» Source passage

━━━━━━━━━━━━━━━━

# Clarification of concepts: Tetrads (Vielbeins), etc

1. Nov 22, 2014

### Breo

Hello folks,

I have doubts about the next concepts in gravitation: Tetrads, dual basis, normal basis, standard basis, local basis, orthogonal basis, FIDO, FREFO, Frames, Diffeomorphisms, Affinne conection, etc.

If I am not wrong, "frame" is a general concept of n-tuplets of vectors defining in a standard basis (standard basis is the basis on the tangent space, right?) $$\partial x^{a}$$ for eveerypoint a tangent space. WE can then find the dual basis $$dx$$ (how? just exchanging partials by exterior derivatives?) and a differential form instead the original vector (how to get it, again?) which both, defines a cotangent vector. The frames in Relativity are always with an orthonormal set of coordinates.

But I just read an exercise which aks for write an adequate dreibein of a metric in terms of differential forms and dual basis of vectors in the tangent space. Tangent space could be a mistake? I think should be cotangent space as is asking for dual.

Local basis is the general term for frame defined basis? Standard basis and normal basis are the same thing?

FIDO is a fixed observer and FREFO is a free falling observer (we should remember here the principle of equivalence) but I do not know how to compute this. I mean, I imagine a "guy" standing in some point of the spacetime observing another guy who is moving (FREFO) like the case of a guy standing at one point in the street whom sees a guy in a car moving away. Is the same thing with metric implications?

━━━━━━━━━━━━━━━━

» Information shown
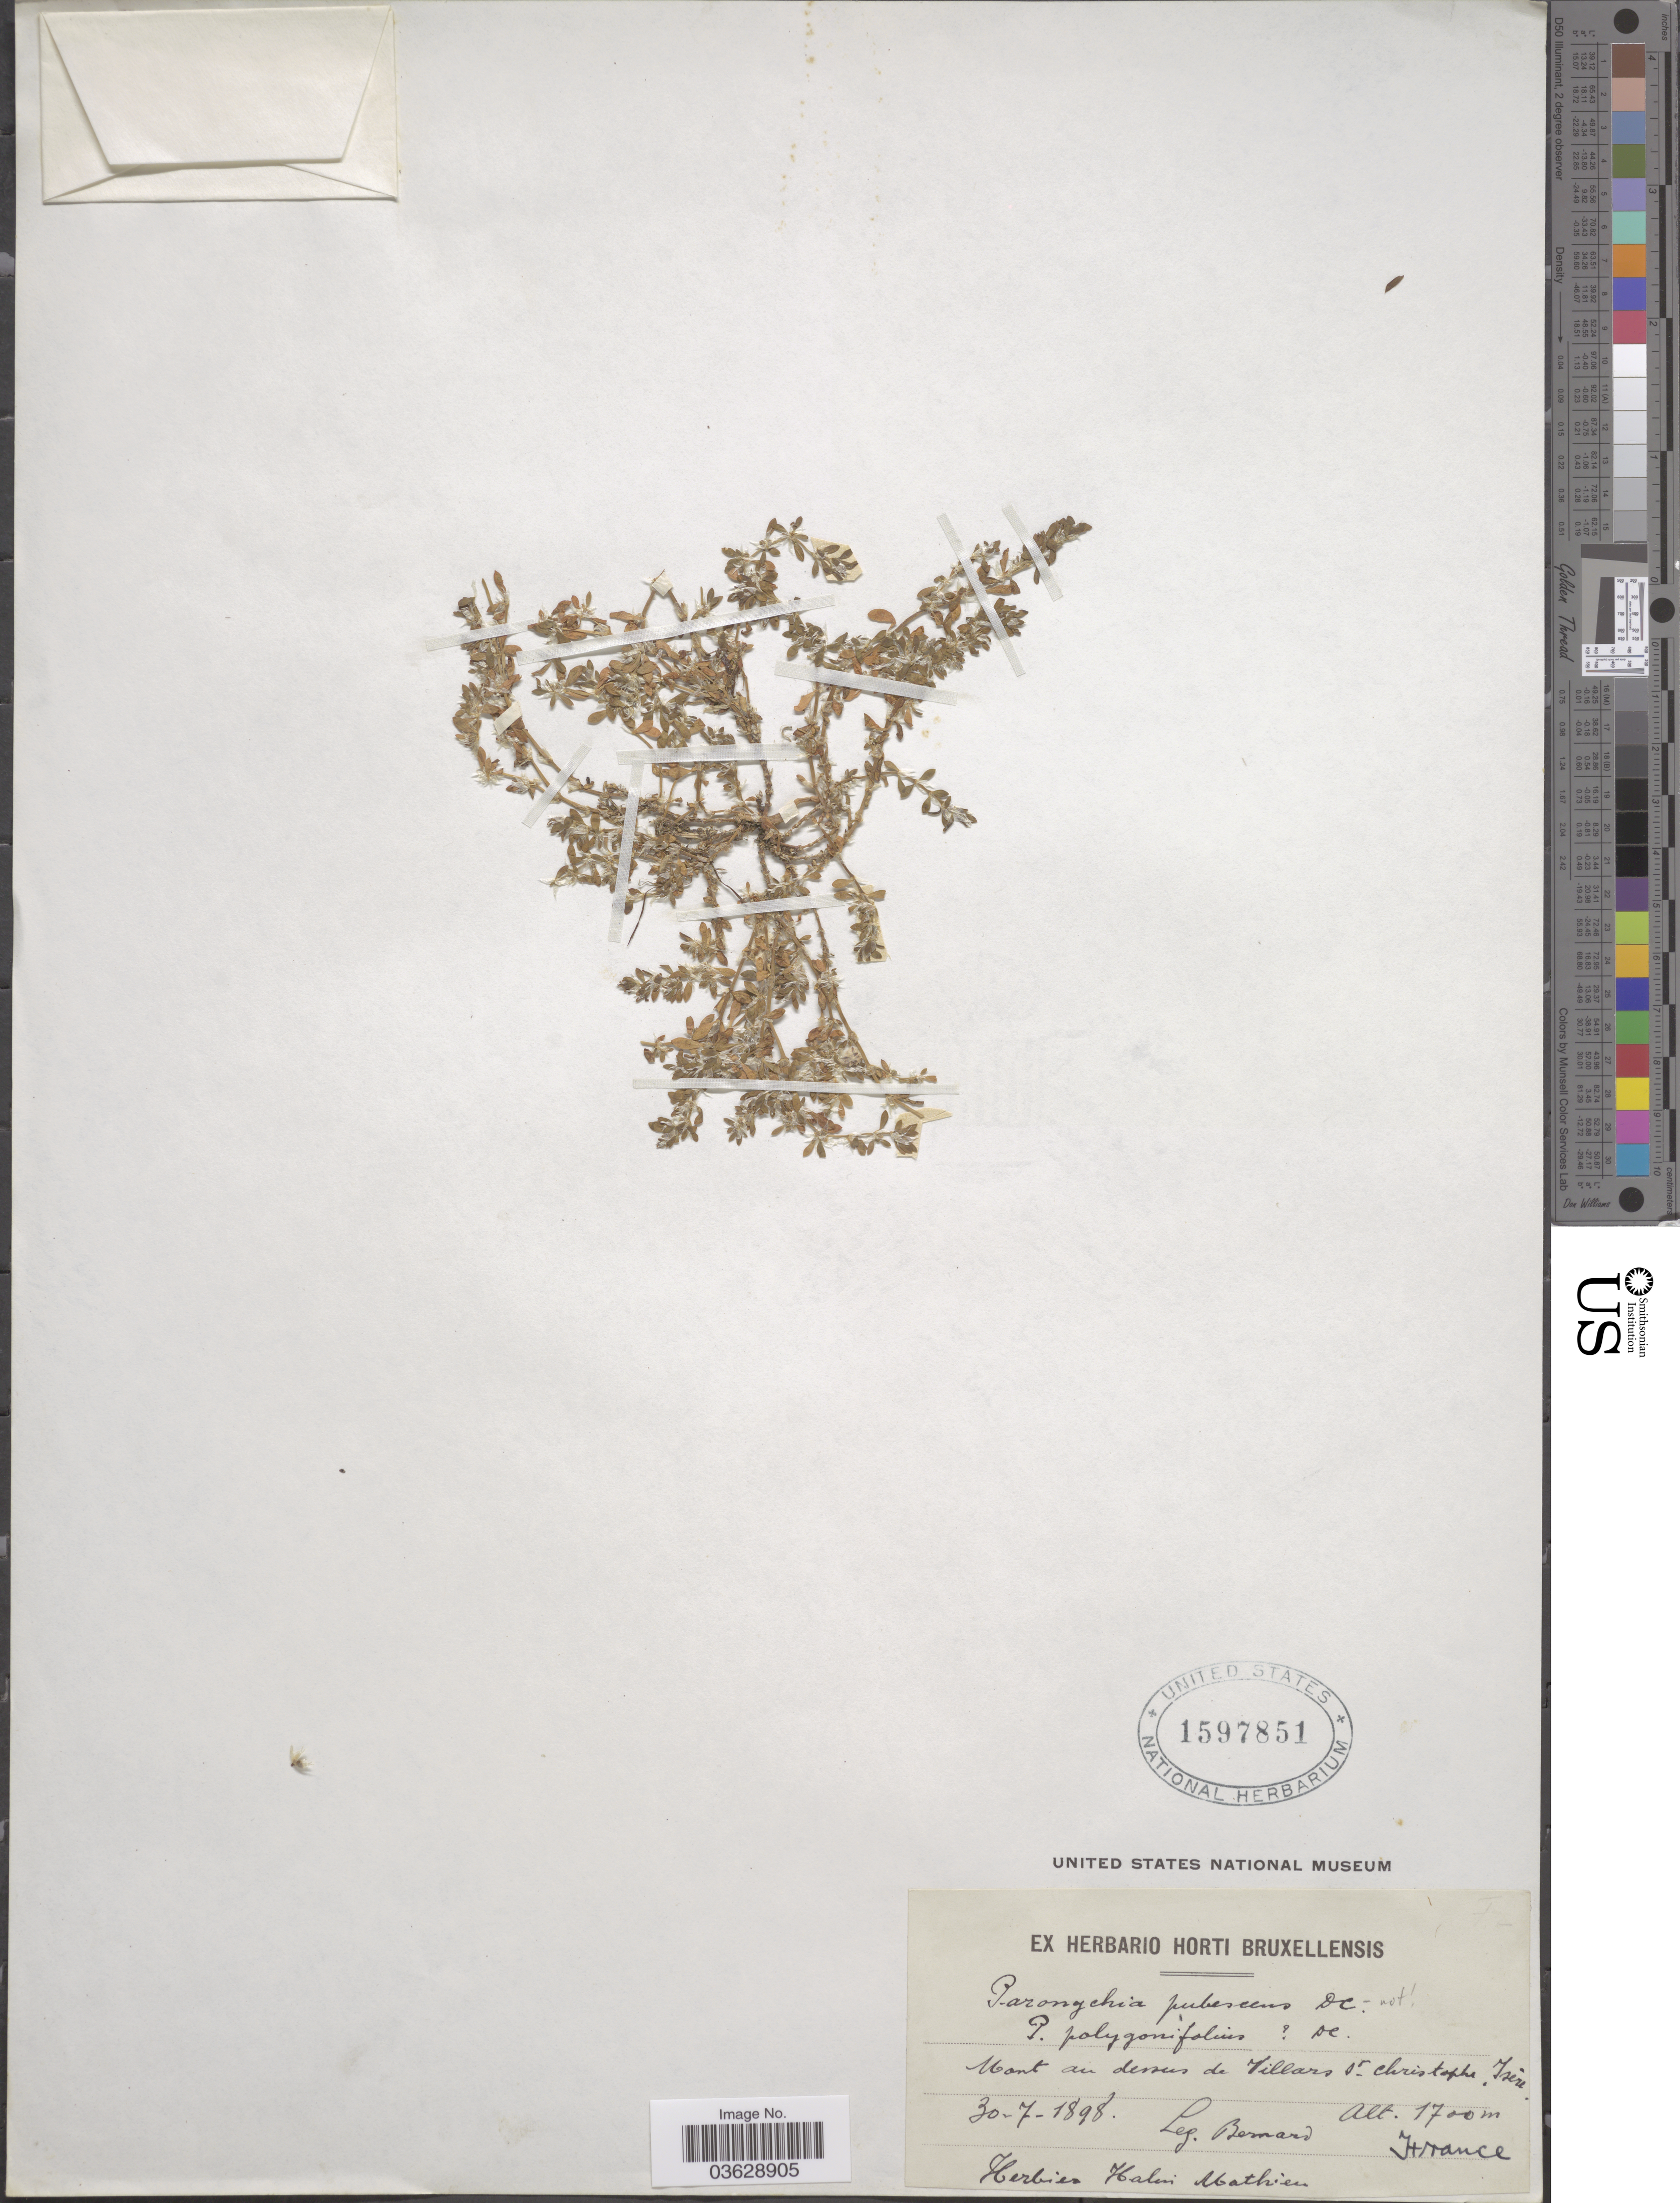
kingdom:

━━━━━━━━━━━━━━━━

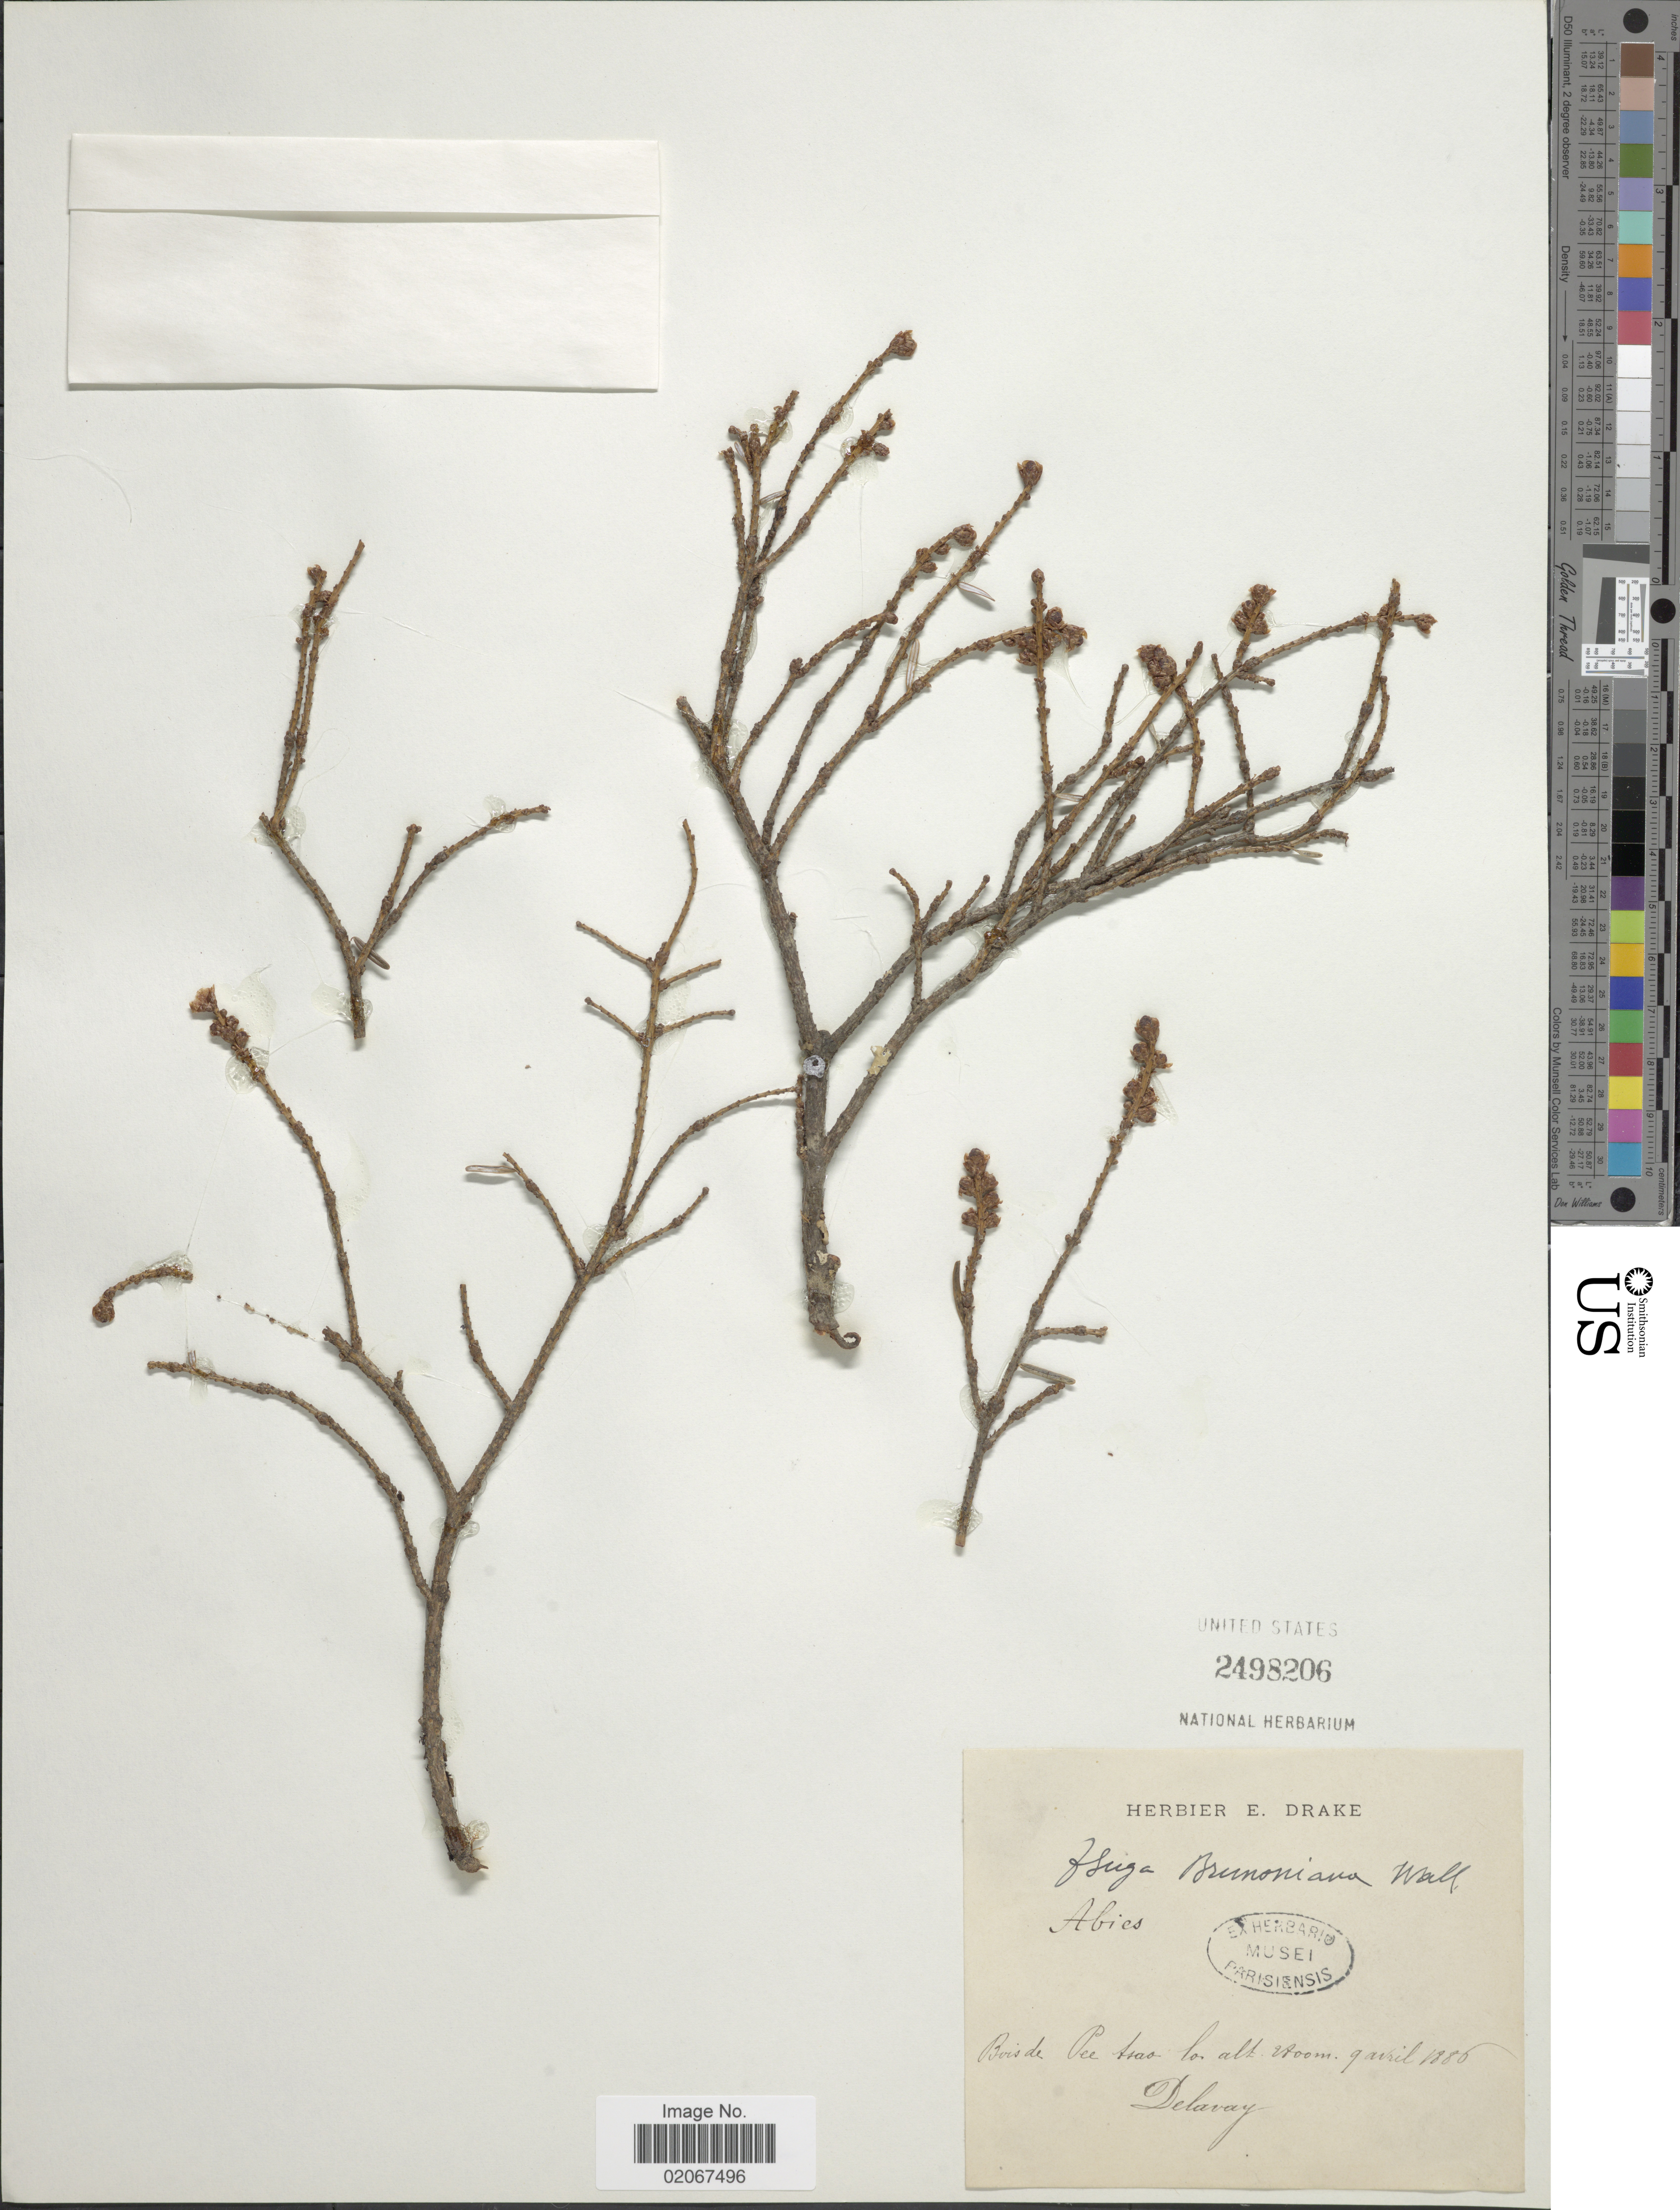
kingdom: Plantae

━━━━━━━━━━━━━━━━

» What to work on
- 1) In the sentence of the forum thread on tetrads that begins "I have doubts about the next concepts in gravitation," list every kind of basis named.
- 2) Print the part of the forum thread on tetrads that opens with the words containing "Local basis is" and closes with "with metric implications?".
The items after the forum thread on tetrads come from a separate source.

» Per-task outputs
- 1) dual basis, normal basis, standard basis, local basis, orthogonal basis

- 2)
Local basis is the general term for frame defined basis? Standard basis and normal basis are the same thing?

FIDO is a fixed observer and FREFO is a free falling observer (we should remember here the principle of equivalence) but I do not know how to compute this. I mean, I imagine a "guy" standing in some point of the spacetime observing another guy who is moving (FREFO) like the case of a guy standing at one point in the street whom sees a guy in a car moving away. Is the same thing with metric implications?